Image: Dennis Jarvis/Wikimedia Commons
Des experts tentent de trouver l’origine d’une maladie neurologique détectée chez une cinquantaine de personnes.
Démence progressive, difficulté à marcher et à parler, vision floue, problèmes de mémoire, insomnie sévère, hallucinations, atrophie du cerveau… Ce sont là les symptômes inquiétants d’une maladie mystérieuse détectée dans la province du Nouveau-Brunswick. Jusqu’à maintenant, on compte 48 cas sous investigation et 6 décès officiellement attribuables à ce trouble (données datant du 29 avril). La maladie frappe autant les hommes que les femmes et peut survenir à tout âge (18 à 85 ans). On ignore encore si elle est contagieuse.
Le premier cas aurait été rapporté en 2015. Pour beaucoup de patients, les premiers symptômes sont apparus il y a environ 3 ans, soit en 2018, mais ce n’est qu’au début de 2020 que les médecins ont sonné l’alarme, face à la multiplication des cas. C’est le Dr Alier Marrero, du Centre hospitalier universitaire Dr-Georges-L.-Dumont à Moncton, qui a établi le lien entre toutes les personnes touchées. Il a le mandat d’éclaircir l’origine de cette maladie et dirige une équipe composée de spécialistes en maladies infectieuses et en épidémiologie.
Maladie à prions?
Les symptômes neurologiques détectés chez les malades font penser à ceux observés en cas de maladies à prions, notamment la maladie Creutzfeldt-Jakob.
C’est donc la première piste qui a été explorée. Le Dr Neil Cashman, scientifique-clinicien à l’Université de la Colombie-Britannique (UBC), expert des maladies à prions et des maladies neurodégénératives, a été contacté pour se pencher sur ces cas qui touchent plus particulièrement la région nord-est et les environs de Moncton. «On a cherché si cela pouvait être une cause héréditaire, mais en effectuant des analyses génétiques, cela ne semble pas être le cas», conclut le chercheur de l’UBC.
Bien que les probabilités soient très minces, on pourrait être face à une nouvelle maladie à prions. «Il pourrait s’agir d’une nouvelle transmission de prions d’une espèce animale à l’humain. Elle pourrait se manifester différemment des autres maladies neurodégénératives», explique l’expert. Les prions sont des protéines repliées de façon anormale, qui deviennent pathogènes et peuvent se «propager» comme des agents contagieux.
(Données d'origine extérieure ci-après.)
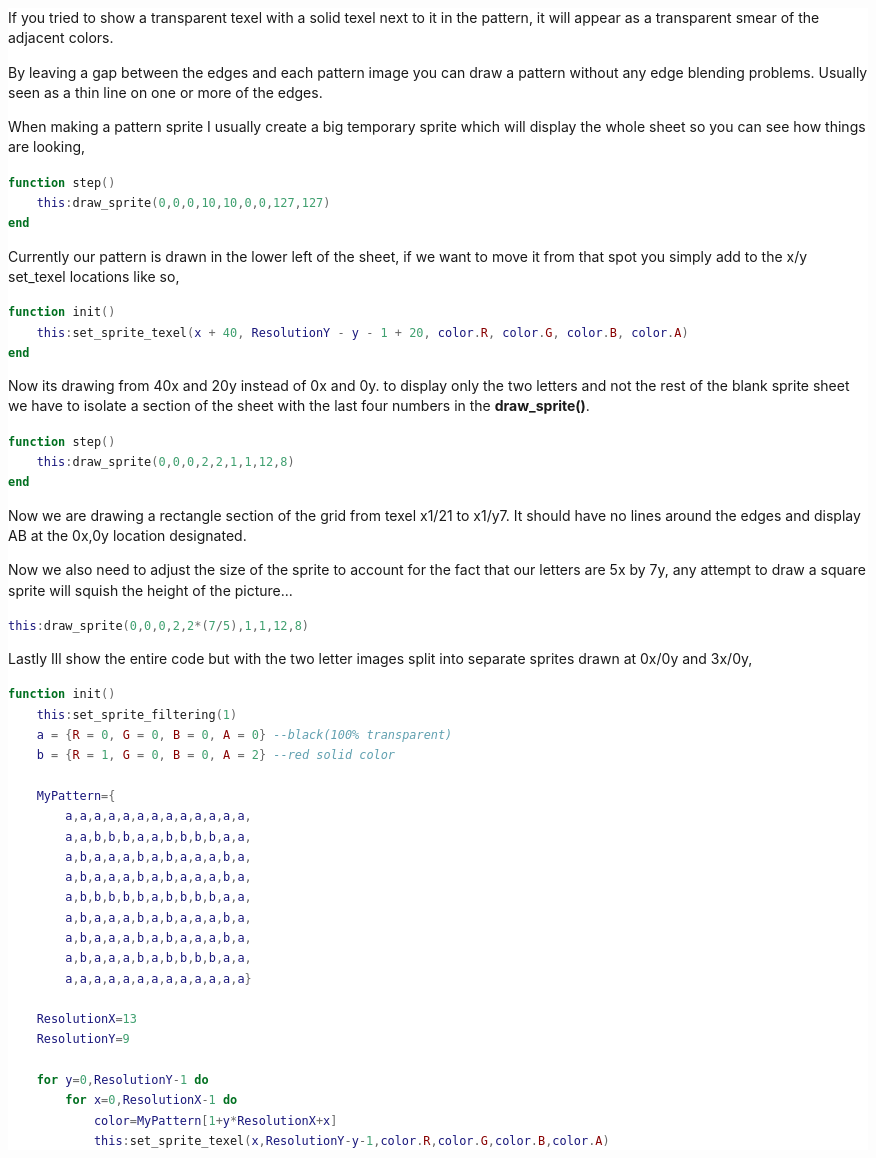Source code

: If you tried to show a transparent texel with a solid texel next to it in the pattern, it will appear as a transparent smear of the adjacent colors.

By leaving a gap between the edges and each pattern image you can draw a pattern without any edge blending problems. Usually seen as a thin line on one or more of the edges.

When making a pattern sprite I usually create a big temporary sprite which will display the whole sheet so you can see how things are looking,

```lua
function step()
	this:draw_sprite(0,0,0,10,10,0,0,127,127)
end
```

Currently our pattern is drawn in the lower left of the sheet, if we want to move it from that spot you simply add to the x/y set_texel locations like so,

```lua
function init()
	this:set_sprite_texel(x + 40, ResolutionY - y - 1 + 20, color.R, color.G, color.B, color.A)
end
```

Now its drawing from 40x and 20y instead of 0x and 0y. to display only the two letters and not the rest of the blank sprite sheet we have to isolate a section of the sheet with the last four numbers in the **draw_sprite()**.

```lua
function step()
	this:draw_sprite(0,0,0,2,2,1,1,12,8)
end
```

Now we are drawing a rectangle section of the grid from texel x1/21 to x1/y7. It should have no lines around the edges and display AB at the 0x,0y location designated.

Now we also need to adjust the size of the sprite to account for the fact that our letters are 5x by 7y, any attempt to draw a square sprite will squish the height of the picture...

```lua
this:draw_sprite(0,0,0,2,2*(7/5),1,1,12,8)
```

Lastly Ill show the entire code but with the two letter images split into separate sprites drawn at 0x/0y and 3x/0y,

```lua
function init()
	this:set_sprite_filtering(1)
	a = {R = 0, G = 0, B = 0, A = 0} --black(100% transparent)
	b = {R = 1, G = 0, B = 0, A = 2} --red solid color

	MyPattern={
		a,a,a,a,a,a,a,a,a,a,a,a,a,
		a,a,b,b,b,a,a,b,b,b,b,a,a,
		a,b,a,a,a,b,a,b,a,a,a,b,a,
		a,b,a,a,a,b,a,b,a,a,a,b,a,
		a,b,b,b,b,b,a,b,b,b,b,a,a,
		a,b,a,a,a,b,a,b,a,a,a,b,a,
		a,b,a,a,a,b,a,b,a,a,a,b,a,
		a,b,a,a,a,b,a,b,b,b,b,a,a,
		a,a,a,a,a,a,a,a,a,a,a,a,a}

	ResolutionX=13
	ResolutionY=9

	for y=0,ResolutionY-1 do
		for x=0,ResolutionX-1 do
			color=MyPattern[1+y*ResolutionX+x]
			this:set_sprite_texel(x,ResolutionY-y-1,color.R,color.G,color.B,color.A)
```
Bien que la piste n’ait pas été totalement écartée, le Dr Cashman estime l’hypothèse peu probable. «Les cas sont trop fréquents et trop groupés géographiquement. Quand on a procédé à des autopsies du cerveau, il n’y avait aucun signe pouvant suggérer que ce soit une maladie à prions telle que Creutzfeldt-Jakob.» Il indique par contre que le diagnostic des maladies à prions est difficile à établir.
Une cause environnementale?
La piste la plus probable suivie par les experts du Nouveau-Brunswick est celle d’origine environnementale, c’est-à-dire l’exposition chronique à un facteur toxique présent dans la région.
Le Dr Neil Cashman raconte qu’à la fin des années 1980, il y avait eu une 153 intoxications, dont 3 décès, à l’Île-du-Prince-Édouard. Après investigation, on s’était rendu compte que les intoxications survenaient après la consommation de moules bleues. Une neurotoxine, appelée acide domoïque, était présente chez ces moules. Elle cause des symptômes similaires à une gastro-entérite comme des vomissements et de la diarrhée. Cependant, dans les cas plus graves, elle peut entraîner une désorientation, des pertes de mémoire voire le décès.
L’équipe est donc à la recherche d’une «éco-toxine» pouvant entraîner de tels symptômes. L’une d’elle, la BMAA (béta-méthylamino-L-alanine), produite par des cyanobactéries, a déjà été associée à des symptômes neurologiques.
«Aucune piste n’est exclue pour le moment. Nous examinons toutes les possibilités, notamment d’autres types d’infections et des toxines environnementales», conclut le Dr Cashman.